Ag₂Te powder was provided by Yuan et al.⁴⁸. For high-pressure diffraction measurements, the sample was crushed in a mortar with a pestle. As shown in Supplementary Fig. S11, our diffraction rings pattern is clear. EDX result of powder sample was located in Supplementary Fig. S12. Measurements were performed in a Mao–Bell type DAC with 4/1 methanol/ethanol mixture as the pressure medium. The powder was loaded in a 120 μm diameter hole drilled in the T-301 stainless steel gasket and chips of ruby were added as pressure calibrator⁴⁹. The ADXRD experiments were performed using a synchrotron angle-dispersive x-ray source (λ = 0.6199 Å) of the 4W2 High-Pressure Station of Beijing Synchrotron Radiation Facility (BSRF). Patterns were fitted by Rietveld refinement, using the General Structure Analysis System (GSAS) and graphical user interface EXPGUI package⁵⁰.

High-pressure resistivity measurements

Van der Pauw electrodes were integrated on one diamond anvil for in situ resistivity measurement under high pressure⁵¹. The temperature dependence of resistivity measurements was conducted by placing the DAC into a tropical drying cabinet, lasting for more than 10 min to make the thermal balance.

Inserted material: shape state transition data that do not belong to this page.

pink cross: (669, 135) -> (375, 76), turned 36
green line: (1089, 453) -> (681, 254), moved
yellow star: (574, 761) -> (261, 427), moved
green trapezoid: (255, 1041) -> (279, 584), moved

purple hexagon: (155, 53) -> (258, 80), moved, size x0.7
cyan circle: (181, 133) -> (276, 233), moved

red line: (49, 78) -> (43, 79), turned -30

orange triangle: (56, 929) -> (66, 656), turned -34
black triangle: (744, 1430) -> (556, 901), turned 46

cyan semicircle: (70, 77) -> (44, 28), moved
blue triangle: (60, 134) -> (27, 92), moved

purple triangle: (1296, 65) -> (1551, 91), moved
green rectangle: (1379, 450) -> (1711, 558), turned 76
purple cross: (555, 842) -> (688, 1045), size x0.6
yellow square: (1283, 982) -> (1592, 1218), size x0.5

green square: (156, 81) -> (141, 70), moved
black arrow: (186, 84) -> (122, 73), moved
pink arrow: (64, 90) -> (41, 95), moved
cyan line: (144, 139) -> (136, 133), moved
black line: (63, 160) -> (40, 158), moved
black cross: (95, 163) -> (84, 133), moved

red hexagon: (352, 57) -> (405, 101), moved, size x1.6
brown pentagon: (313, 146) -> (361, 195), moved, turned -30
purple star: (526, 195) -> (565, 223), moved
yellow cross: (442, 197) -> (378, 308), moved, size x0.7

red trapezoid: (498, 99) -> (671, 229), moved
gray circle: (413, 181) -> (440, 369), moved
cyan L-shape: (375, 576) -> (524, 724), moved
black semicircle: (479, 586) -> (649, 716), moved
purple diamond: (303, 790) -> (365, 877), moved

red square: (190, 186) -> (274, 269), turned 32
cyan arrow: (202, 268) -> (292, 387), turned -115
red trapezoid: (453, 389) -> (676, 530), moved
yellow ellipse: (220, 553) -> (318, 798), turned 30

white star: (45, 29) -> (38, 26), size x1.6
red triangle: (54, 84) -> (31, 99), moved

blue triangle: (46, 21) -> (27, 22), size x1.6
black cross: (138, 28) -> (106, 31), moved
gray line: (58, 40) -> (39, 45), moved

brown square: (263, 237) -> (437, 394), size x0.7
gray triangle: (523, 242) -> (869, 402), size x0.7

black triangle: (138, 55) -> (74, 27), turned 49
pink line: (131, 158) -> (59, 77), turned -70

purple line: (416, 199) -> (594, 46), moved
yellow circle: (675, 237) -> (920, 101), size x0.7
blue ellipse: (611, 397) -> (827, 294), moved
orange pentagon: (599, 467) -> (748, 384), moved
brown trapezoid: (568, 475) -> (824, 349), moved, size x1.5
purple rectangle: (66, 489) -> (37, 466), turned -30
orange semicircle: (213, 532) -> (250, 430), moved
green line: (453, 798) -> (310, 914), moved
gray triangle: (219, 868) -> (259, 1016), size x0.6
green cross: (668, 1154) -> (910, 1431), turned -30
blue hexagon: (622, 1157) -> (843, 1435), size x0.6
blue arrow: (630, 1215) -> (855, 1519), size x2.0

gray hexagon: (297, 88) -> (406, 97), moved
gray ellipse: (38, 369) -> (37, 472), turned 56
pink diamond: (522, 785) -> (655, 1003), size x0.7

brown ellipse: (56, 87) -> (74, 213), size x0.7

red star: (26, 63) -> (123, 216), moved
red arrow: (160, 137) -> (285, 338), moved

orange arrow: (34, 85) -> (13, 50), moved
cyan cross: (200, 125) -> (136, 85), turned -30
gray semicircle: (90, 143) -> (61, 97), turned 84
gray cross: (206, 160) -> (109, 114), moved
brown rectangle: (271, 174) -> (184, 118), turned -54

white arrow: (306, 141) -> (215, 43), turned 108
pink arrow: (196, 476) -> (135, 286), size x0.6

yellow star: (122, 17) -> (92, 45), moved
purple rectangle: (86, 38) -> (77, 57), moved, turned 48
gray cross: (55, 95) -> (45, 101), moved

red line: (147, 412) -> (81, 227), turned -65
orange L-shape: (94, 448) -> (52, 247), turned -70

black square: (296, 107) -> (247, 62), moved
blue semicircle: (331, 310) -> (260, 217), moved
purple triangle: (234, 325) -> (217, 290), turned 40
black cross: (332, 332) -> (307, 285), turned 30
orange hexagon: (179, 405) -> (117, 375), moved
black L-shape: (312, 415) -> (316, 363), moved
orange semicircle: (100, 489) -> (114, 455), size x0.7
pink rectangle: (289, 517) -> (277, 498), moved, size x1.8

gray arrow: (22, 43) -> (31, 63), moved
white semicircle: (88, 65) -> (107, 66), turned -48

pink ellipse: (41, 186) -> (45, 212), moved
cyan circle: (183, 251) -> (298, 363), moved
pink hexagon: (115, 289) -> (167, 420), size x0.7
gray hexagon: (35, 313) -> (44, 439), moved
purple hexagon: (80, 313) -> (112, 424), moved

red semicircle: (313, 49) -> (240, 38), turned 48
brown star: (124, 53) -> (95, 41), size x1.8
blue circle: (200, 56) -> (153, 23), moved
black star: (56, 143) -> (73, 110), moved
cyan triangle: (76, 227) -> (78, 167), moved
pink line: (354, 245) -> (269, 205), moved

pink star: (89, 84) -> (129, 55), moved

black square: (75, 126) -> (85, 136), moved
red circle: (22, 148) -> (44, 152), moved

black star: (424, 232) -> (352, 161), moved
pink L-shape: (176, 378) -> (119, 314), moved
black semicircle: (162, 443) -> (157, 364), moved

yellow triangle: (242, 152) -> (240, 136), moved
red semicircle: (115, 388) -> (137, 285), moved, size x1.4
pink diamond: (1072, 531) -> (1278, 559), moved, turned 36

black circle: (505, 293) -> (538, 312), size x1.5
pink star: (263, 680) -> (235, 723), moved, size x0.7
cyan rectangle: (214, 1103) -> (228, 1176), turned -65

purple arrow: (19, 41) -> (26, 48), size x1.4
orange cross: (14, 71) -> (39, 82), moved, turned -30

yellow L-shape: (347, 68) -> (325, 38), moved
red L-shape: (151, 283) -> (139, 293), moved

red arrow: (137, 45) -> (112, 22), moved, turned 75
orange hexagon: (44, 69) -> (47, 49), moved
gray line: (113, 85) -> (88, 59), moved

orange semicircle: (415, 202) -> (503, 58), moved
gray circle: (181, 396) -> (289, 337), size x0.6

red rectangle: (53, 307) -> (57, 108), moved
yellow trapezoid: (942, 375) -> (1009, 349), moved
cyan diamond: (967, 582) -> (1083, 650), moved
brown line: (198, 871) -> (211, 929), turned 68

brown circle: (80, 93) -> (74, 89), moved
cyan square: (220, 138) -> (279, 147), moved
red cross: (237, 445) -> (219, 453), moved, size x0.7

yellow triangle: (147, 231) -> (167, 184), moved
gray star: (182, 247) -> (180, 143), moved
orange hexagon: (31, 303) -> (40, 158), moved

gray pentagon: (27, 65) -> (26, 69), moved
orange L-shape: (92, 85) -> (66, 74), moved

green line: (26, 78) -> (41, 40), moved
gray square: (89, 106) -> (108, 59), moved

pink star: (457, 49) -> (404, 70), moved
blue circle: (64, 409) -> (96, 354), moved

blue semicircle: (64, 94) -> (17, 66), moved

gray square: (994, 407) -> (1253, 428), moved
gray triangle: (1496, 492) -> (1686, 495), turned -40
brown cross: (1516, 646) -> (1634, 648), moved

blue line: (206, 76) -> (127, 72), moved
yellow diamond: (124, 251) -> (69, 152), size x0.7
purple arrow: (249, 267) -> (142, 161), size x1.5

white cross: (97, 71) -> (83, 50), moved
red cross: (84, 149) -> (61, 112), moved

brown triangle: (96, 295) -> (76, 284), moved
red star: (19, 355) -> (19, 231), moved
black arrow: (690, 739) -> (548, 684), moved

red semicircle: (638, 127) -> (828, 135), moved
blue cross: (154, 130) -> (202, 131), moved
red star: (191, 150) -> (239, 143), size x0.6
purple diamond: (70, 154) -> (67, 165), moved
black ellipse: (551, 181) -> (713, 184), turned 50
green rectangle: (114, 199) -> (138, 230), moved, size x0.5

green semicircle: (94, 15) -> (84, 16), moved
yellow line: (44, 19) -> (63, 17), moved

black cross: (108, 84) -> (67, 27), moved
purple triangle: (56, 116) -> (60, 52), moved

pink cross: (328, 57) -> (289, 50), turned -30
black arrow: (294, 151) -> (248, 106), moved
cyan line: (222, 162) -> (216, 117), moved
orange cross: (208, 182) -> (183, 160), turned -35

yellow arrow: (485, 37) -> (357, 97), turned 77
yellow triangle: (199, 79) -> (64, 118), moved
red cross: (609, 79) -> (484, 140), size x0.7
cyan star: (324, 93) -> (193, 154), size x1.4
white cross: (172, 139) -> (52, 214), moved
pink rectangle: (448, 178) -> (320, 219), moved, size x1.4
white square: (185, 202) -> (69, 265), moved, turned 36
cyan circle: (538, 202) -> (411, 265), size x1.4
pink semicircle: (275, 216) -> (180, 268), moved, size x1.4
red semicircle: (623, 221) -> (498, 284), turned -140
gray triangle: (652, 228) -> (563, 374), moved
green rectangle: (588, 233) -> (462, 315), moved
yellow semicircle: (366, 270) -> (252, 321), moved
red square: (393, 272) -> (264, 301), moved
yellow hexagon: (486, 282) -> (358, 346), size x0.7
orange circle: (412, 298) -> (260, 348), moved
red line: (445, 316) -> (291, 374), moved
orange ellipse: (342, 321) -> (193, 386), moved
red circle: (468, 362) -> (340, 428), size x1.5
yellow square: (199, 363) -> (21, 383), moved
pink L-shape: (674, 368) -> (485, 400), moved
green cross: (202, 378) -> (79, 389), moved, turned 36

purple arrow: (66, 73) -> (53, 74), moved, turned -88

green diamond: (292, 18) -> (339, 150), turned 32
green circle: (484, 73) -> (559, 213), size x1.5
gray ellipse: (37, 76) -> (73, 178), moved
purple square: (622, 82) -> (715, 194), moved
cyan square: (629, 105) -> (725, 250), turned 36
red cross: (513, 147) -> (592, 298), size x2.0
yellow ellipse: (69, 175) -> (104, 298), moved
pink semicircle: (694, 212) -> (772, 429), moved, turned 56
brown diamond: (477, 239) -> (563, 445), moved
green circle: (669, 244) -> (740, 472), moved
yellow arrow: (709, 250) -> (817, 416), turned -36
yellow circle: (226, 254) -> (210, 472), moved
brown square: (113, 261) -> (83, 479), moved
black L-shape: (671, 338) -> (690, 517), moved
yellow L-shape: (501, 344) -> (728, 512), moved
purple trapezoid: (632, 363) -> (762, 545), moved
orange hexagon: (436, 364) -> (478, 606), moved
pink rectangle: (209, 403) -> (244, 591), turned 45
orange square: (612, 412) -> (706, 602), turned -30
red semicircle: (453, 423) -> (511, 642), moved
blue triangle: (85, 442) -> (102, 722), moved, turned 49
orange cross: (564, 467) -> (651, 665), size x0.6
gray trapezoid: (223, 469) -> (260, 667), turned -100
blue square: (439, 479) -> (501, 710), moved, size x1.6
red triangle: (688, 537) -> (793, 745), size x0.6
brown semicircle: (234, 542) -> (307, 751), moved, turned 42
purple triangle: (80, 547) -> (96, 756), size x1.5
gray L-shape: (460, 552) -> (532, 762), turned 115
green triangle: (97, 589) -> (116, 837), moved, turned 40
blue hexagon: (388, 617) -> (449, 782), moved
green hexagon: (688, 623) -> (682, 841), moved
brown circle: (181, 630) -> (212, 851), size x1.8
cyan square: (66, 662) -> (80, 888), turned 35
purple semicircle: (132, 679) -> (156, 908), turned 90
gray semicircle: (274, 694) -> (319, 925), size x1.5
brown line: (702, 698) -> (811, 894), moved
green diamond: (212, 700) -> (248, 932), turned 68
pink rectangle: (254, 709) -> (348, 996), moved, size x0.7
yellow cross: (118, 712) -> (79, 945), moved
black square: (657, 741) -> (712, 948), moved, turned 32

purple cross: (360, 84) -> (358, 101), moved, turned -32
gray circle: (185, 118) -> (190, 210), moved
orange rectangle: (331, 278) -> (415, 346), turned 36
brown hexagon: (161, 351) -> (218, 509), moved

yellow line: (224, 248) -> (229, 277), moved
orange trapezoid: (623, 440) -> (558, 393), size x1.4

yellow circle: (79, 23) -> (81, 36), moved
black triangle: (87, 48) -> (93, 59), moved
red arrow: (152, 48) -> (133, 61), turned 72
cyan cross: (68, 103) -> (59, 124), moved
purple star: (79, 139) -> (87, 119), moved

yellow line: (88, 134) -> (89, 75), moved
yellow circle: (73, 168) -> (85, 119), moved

First-principles calculations

We performed structure prediction through a global minimization of free energy surfaces merging ab initio total-energy calculations via CALYPSO methodology²⁸. The geometric optimization were performed using density functional theory with the Perdew–Burke–Ernzerhof exchange–correlation as implemented in the Vienna Ab initio Simulation Package (VASP) code⁵² and the generalized gradient approximation (GGA)⁵³ is implemented on a projector augmented wave (PAW) basis^54,55. Integration in the Brillouin zone was performed using special k points generated with 5 × 8 × 5 mesh parameter grids. Convergence tests give a kinetic energy cutoff as 550 eV and spin-orbit coupling interaction was included through the calculation.